## TEXT EXCERPT

Minimise the sum of ratios

Question

I have a list $a$ whose elements are positive real values. Assume $a_i > a_2 > ... a_{n-1} > a_n$, and assume $n$ is even. You must form unique pairs from $a$ and for each pair's value is given by $\frac{a_i}{a_j}$, and $a_i < a_j$. The goal is to minimise the sum of these ratios, and for each solution the pairs must be unique and each element can be chosen only once. Example, $a = \{4,3,2,1\}$. There are three possible solutions, and one of them is $S = \frac{1}{2} + \frac{3}{4}$.

If this is a well known problem, I apologise, and if so I would like to be directed to material or other similar questions that would help.

Answer 1

Hints towards a solution. If you're stuck, explain what you've tried.

Prove the following "obvious" statements:

• We want to minimize the numerators and maximize the denominators, so the numerators should be $ \{ a_n, a_{n-1} \ldots a_{n/2 + 1 } \}$ and the denominators should be $ \{ a_1, a_2, \ldots, a_n\}$.
• The minimum occurs at

$$ \sum_{i=1}^{n/2} \frac{ a_{n/2 + i} } { a_{0+i} } $$

EG For the $a = \{4, 3, 2, 1 \}$ case, the minimum is $\frac{1}{3} + \frac{2}{4}$.

One approach is to:

Apply the rearrangement inequality

## ACTIONS TO TAKE
(1) Using the sum-of-ratios thread, decide whether each statement agrees with it. Answer yes or no for each, quoting the deciding words. (a) The example list has three possible solutions. (b) Answer 1 gives the minimum for the example list as one half plus three quarters. (c) Answer 1 suggests applying the rearrangement inequality.
(2) In the sum-of-ratios thread, what does the asker assume about $n$?
(3) Echo the sum-of-ratios thread word for word, beginning at the words "I have a list" and stopping after "that would help.".
Rely on the sum-of-ratios thread alone.

## DATA LINES
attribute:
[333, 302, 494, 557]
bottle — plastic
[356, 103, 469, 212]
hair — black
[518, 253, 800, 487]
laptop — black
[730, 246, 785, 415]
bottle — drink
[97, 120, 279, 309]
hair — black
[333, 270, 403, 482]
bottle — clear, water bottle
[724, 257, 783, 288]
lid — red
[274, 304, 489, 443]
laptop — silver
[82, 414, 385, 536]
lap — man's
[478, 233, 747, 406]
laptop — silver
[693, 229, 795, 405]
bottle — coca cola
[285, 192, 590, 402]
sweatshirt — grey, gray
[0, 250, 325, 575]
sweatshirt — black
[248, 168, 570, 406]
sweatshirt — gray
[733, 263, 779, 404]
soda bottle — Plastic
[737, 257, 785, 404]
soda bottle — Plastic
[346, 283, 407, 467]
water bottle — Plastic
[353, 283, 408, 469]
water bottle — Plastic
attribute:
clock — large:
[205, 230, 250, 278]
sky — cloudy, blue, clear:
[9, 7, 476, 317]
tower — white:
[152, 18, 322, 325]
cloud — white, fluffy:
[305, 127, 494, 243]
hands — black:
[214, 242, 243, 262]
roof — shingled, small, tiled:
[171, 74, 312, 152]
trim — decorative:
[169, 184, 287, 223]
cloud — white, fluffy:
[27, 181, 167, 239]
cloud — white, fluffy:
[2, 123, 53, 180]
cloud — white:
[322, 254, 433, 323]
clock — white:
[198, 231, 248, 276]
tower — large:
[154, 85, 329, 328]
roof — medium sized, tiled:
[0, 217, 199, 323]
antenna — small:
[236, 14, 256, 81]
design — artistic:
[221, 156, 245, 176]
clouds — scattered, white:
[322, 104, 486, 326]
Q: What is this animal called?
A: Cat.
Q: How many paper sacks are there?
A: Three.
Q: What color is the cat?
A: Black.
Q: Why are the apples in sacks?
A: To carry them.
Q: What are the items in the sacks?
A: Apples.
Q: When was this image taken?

## WORKED SOLUTIONS
(1)
(a) Yes: "There are three possible solutions"
(b) No: "the minimum is $\frac{1}{3} + \frac{2}{4}$"
(c) Yes: "Apply the rearrangement inequality"

(2) The asker assumes that $n$ is even.

(3)
I have a list $a$ whose elements are positive real values. Assume $a_i > a_2 > ... a_{n-1} > a_n$, and assume $n$ is even. You must form unique pairs from $a$ and for each pair's value is given by $\frac{a_i}{a_j}$, and $a_i < a_j$. The goal is to minimise the sum of these ratios, and for each solution the pairs must be unique and each element can be chosen only once. Example, $a = \{4,3,2,1\}$. There are three possible solutions, and one of them is $S = \frac{1}{2} + \frac{3}{4}$.

If this is a well known problem, I apologise, and if so I would like to be directed to material or other similar questions that would help.